Exercise prompt
This exercise calls for copying every line below that holds the word "back".

(Structured pose outputs)

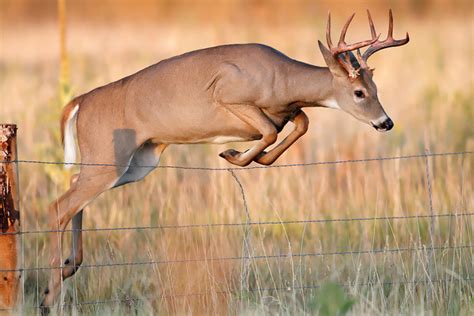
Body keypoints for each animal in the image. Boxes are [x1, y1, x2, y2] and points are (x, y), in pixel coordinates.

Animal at [42, 10, 410, 312]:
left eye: (376, 87)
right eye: (359, 93)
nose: (386, 122)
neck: (281, 81)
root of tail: (78, 102)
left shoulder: (285, 112)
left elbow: (300, 123)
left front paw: (250, 157)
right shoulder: (228, 96)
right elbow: (270, 131)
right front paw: (232, 155)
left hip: (133, 162)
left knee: (73, 195)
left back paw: (69, 266)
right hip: (109, 157)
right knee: (60, 205)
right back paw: (50, 295)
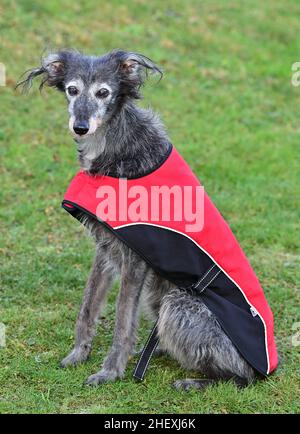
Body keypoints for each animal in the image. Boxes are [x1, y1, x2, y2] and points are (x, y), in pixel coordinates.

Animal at [18, 50, 260, 390]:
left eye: (103, 92)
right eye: (72, 90)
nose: (80, 127)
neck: (114, 145)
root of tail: (267, 365)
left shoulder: (134, 261)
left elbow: (122, 320)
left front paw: (110, 371)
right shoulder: (106, 249)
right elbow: (88, 306)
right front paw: (79, 353)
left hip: (178, 304)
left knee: (240, 377)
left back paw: (195, 381)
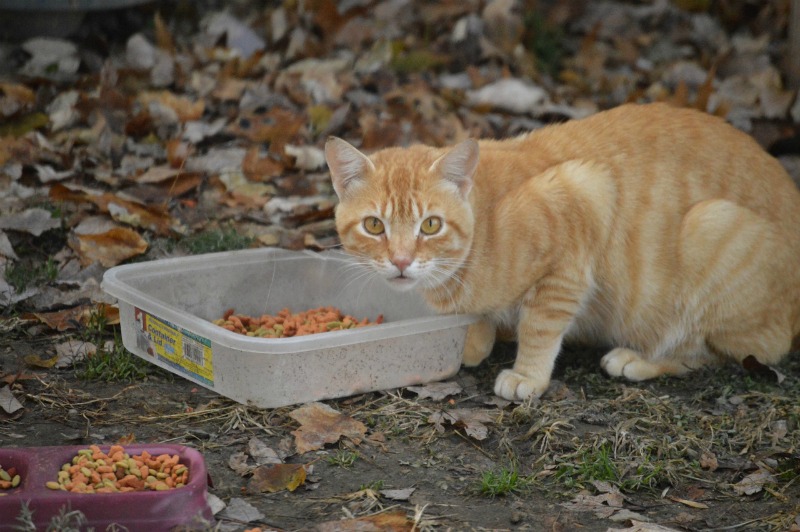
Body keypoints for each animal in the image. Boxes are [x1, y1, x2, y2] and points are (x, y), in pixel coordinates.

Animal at [324, 104, 800, 400]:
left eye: (430, 225)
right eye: (374, 225)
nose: (402, 261)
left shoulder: (583, 200)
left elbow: (540, 325)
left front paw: (527, 376)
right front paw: (474, 339)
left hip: (710, 226)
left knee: (712, 353)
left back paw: (639, 360)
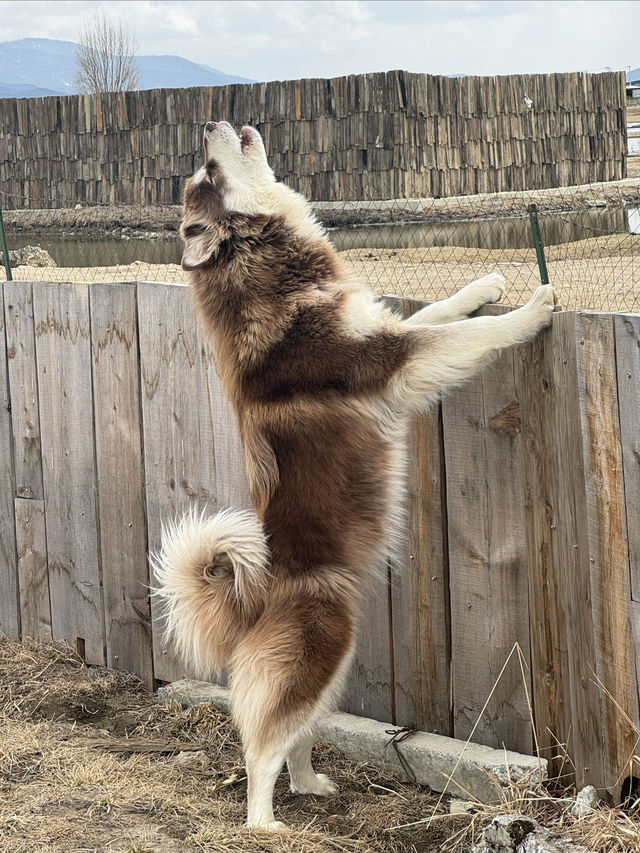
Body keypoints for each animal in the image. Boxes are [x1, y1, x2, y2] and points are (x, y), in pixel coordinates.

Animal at [154, 120, 556, 824]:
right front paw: (532, 308)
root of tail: (250, 597)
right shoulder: (396, 362)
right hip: (319, 650)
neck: (270, 272)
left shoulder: (386, 334)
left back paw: (310, 785)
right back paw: (265, 823)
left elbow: (442, 311)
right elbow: (468, 337)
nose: (210, 124)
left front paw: (485, 286)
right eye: (209, 170)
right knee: (261, 747)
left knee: (295, 738)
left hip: (334, 665)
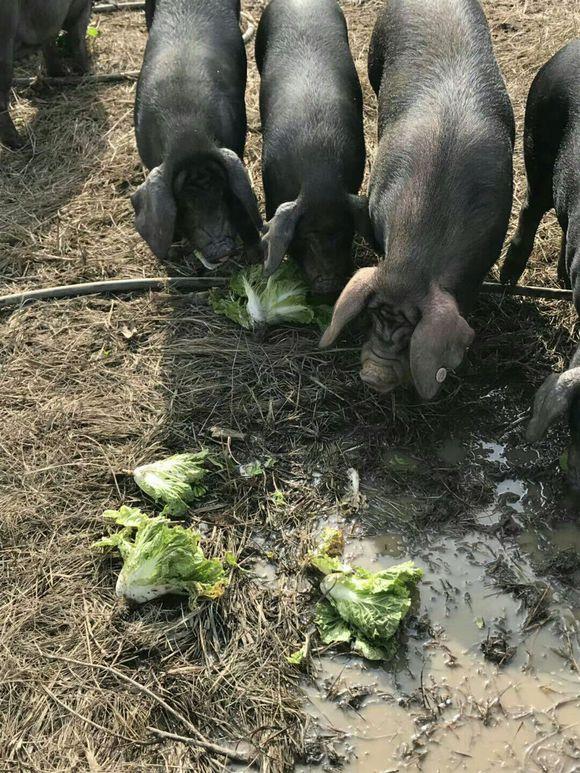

Solved problem
left back paw: (69, 266)
right back paw: (50, 295)
left back paw: (195, 381)
left back paw: (639, 360)
left back paw: (310, 785)
right back paw: (265, 823)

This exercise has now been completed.